The problem is that these metrics produce results that allow companies such as Google and Amazon to make claims that do not reflect reality, according to Lux Vice President of Analytics Ory Zik. “Companies are making bold claims about being carbon neutral or that they have cut their carbon emissions by X percentage,” Zik said. “The question we were asking is, ‘How do they calculate their carbon emissions?’ If they don’t calculate their current emissions properly, definitely they cannot claim that they are reducing it by 50 percent (or some other percentage).”

In the United States, the estimate of how much energy a facility uses is determined by the Environmental Protection Agency’s Emissions & Generation Resource Integrated Database (eGRID) system. The system, Zik said, was developed in the 1990s. The country is sliced into 24 regions and the data collected based on the nature of the power generation in a particular region. Estimates lag by three years. Thus, an eGRID score arrived at today and the ensuring claim by the datacenter on its efficiency are based on data collected in 2013.

To Lux, an equation that was so broad geographically and depended upon three-year-old data was insufficient. The firm moved forward with a formula that based assessments on more timely and granular metrics. It characterized emissions from about 20,000 power plants nationwide using monthly data from the Environmental Information Agency (EIA) instead of the three-year-old eGRID statistics. It also increased the regionalization from 30 to 184 public control areas (PCAs). This painted a picture, Zik said, that statistically is 80 percent more accurate than that drawn using the old metrics.

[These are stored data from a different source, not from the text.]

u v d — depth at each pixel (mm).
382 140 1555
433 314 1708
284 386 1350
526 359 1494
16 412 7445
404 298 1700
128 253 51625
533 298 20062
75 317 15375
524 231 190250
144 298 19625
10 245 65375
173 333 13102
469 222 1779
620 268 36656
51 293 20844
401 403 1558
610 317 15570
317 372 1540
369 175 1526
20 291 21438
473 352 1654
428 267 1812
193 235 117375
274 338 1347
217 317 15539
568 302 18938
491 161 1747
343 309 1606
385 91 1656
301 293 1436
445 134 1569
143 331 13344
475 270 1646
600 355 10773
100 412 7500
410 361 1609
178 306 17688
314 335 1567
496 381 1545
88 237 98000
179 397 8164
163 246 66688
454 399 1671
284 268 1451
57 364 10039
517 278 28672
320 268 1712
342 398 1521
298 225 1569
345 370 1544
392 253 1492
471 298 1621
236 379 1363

The new approach – which was published in the American Chemical Society and shared with the energy-focused segment of the analytical community – was first used to assess datacenters. The reason, Zik said, was that these are very sophisticated energy users who can’t plausibly say that they don’t have the tools to do the proper analysis. In other words, they are big energy users and big targets.

Both the eGRID and Lux approaches are estimates. They both are based on taking a section of the country (sliced into 24 regions in one case and 184 in the other) and assessing its energy usage. It therefore is an estimate, since Lux doesn’t know precisely which energy suppliers within that region that a particular datacenter uses. So, for instance, it is entirely possible that a particular datacenter would use more wind and solar than the collect data suggests is representative of that region.

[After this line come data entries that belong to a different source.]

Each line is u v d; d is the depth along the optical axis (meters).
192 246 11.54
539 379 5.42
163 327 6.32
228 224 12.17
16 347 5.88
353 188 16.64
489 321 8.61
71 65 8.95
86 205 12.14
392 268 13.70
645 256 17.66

The unsurprising result of using more granular and timely inputs is that what companies blithely claim almost certainly is inaccurate, according to Zik. “They missed by 25 percent, 30 percent, up to 40 percent,” he said. “And sometimes they performed better than they reported because they just didn’t do the analytics.”

Lux didn’t shy away from naming names. The press release on the research results said that Google appears to rely more on coal than it claims in four of its seven U.S. data centers. Likewise, the release says that Amazon use 7 percent more energy from coal – 43 percent versus 35 percent – than the eGRID-derived computations suggest.

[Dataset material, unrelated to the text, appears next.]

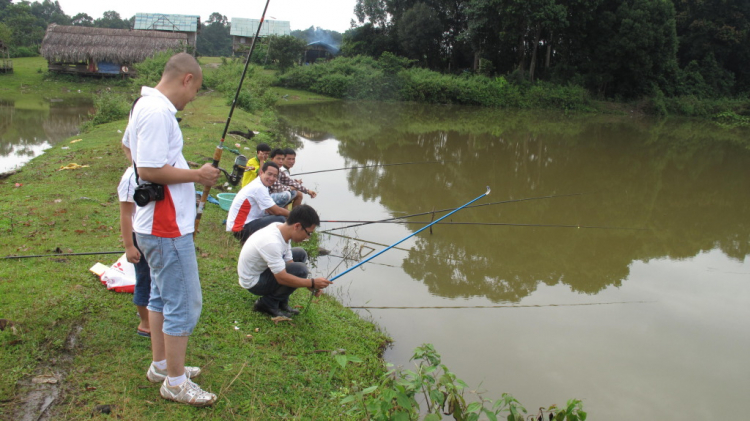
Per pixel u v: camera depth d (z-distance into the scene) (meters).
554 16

Zik believes that Lux’s approach provides more tailored information. “Distributed generation is one of the most expensive and valuable decisions people make,” he said. “[Lux’s approach] allows you to be more surgical and more accurate in distributed generation decisions. This is critically important as we move toward solar and other renewable and distributed sources.”

Energy Manager Today contacted Alphabet – Google’s parent company – and Amazon for comment. They did not immediately respond. The piece will be updated if they do.